# Motor theory questions

I was looking at the differences between the two CIM motors and started asking some questions. What internally about a PM DC brush motor defines its characteristics. What factors determine the maximum speed, torque etc.

Motors like the CIMs are designed to be low speed high torque while motors like the old drill motors are high speed low torque. How do they do that?

James, this is a great question. I don’t know how much motor background you have, essentially knowing how a motor works, but I think there are a few websites out there that will give you a good description of how they work.

Here’s one that’s pretty good:
How Motors Work at HowStuffWorks.com

Once this is set, it really depends on the motor construction. Here are a few things off the top of my head:

Number of turns on the motor windings.
Thickness of windings (this affects the max current capacity).
Input Voltage (Higher voltage will yield a proportionally higher speed)
Magnet type & strength
Friction of brushes

I’m sure others can add to this discussion.

Matt

after reading that, what about the number of poles?
how important is that?

The number of poles is always even, since every north pole must return magnetic flux to a south pole.

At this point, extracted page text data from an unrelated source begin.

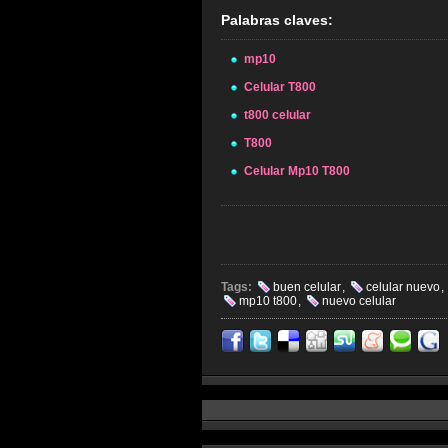
Palabras claves:
mp10
Celular T800
t800 celular
T800
Celular Mp10 T800
Tags:
buen celular
,
celular nuevo
,
mp10 t800
,
nuevo celular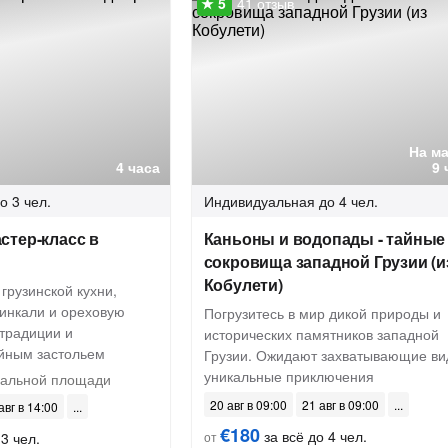
41 отзыв
На м
4 часа
9 
о 3 чел.
Индивидуальная
до 4 чел.
стер-класс в
Каньоны и водопады - тайные
сокровища западной Грузии (и
Кобулети)
 грузинской кухни,
хинкали и ореховую
Погрузитесь в мир дикой природы и
 традиции и
исторических памятников западной
йным застольем
Грузии. Ожидают захватывающие ви
уникальные приключения
альной площади
20 авг в 09:00
21 авг в 09:00
авг в 14:00
€180
за всё до 4 чел.
3 чел.
от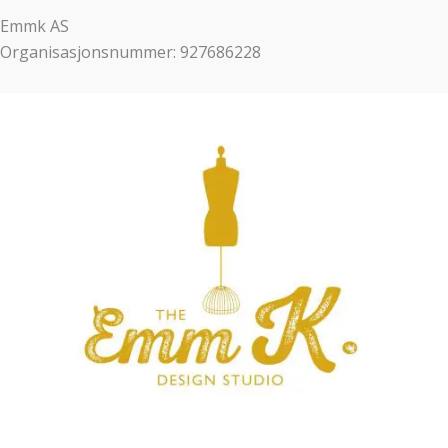
Emmk AS
Organisasjonsnummer: 927686228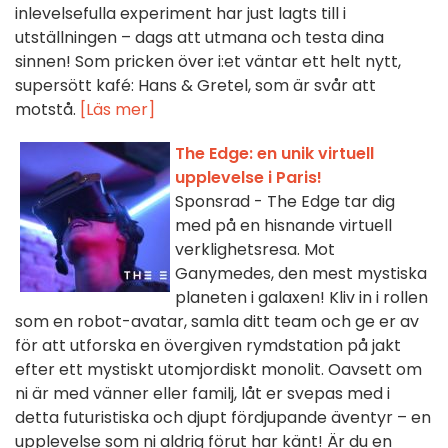
inlevelsefulla experiment har just lagts till i
utställningen – dags att utmana och testa dina
sinnen! Som pricken över i:et väntar ett helt nytt,
supersött kafé: Hans & Gretel, som är svår att
motstå.
[Läs mer]
The Edge: en unik virtuell
upplevelse i Paris!
Sponsrad - The Edge tar dig
med på en hisnande virtuell
verklighetsresa. Mot
Ganymedes, den mest mystiska
planeten i galaxen! Kliv in i rollen
som en robot-avatar, samla ditt team och ge er av
för att utforska en övergiven rymdstation på jakt
efter ett mystiskt utomjordiskt monolit. Oavsett om
ni är med vänner eller familj, låt er svepas med i
detta futuristiska och djupt fördjupande äventyr – en
upplevelse som ni aldrig förut har känt! Är du en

Generally, a motor with a higher pole count will run slower and develop higher torque than another motor with a lower pole count, assuming that both motors are the same size and are rated for the same operating voltage and continuous-duty current.

Jim,
Some of the factors involved are the power of the magnetic structure, the current through the windings and the number of windings. Now everyone knows that magnetic fields jump gaps but a gap is seen as a loss sort of like a resistor to magnetic field and different materials also act as losses to magnetic fields. For that reason, the choice of materials for both the magnetic structure and the armature come into play. A designer is looking to maximize a variety of factors like RPM, torque and input power for particular applications and does so by massaging all of these variables. A close look at a drill motor vs. a Fisher Price (both of which have openings at the brushes and are about the same size) will show only three commutator segments for the FP but many more for the drill. Although the free speed is close for both these motors the stall current and stall torque are nearly double for the drill.
The motor works on the principle of opposite magnetic poles attracting. Everyone who has played with permanent magnets knows that the greatest attraction occurs when the ends of the magnet are closest together, and the same is true inside the motors. In the case of the FP, there are only three coils of wire spaced 120 degrees apart so at any one time the energized coil is not very close to being inline with the magnets. The drill on the other hand has many more poles so a coil is much closer to the magnet field when current is passing through it. This is one of the reasons that the drill has superior low speed torque specs.
I know that there are other reasons, and a mentor out there (Mark McLeaod or Mike Betts, I don’t remember which) does work with motor design everyday can add much more to this discussion than I can.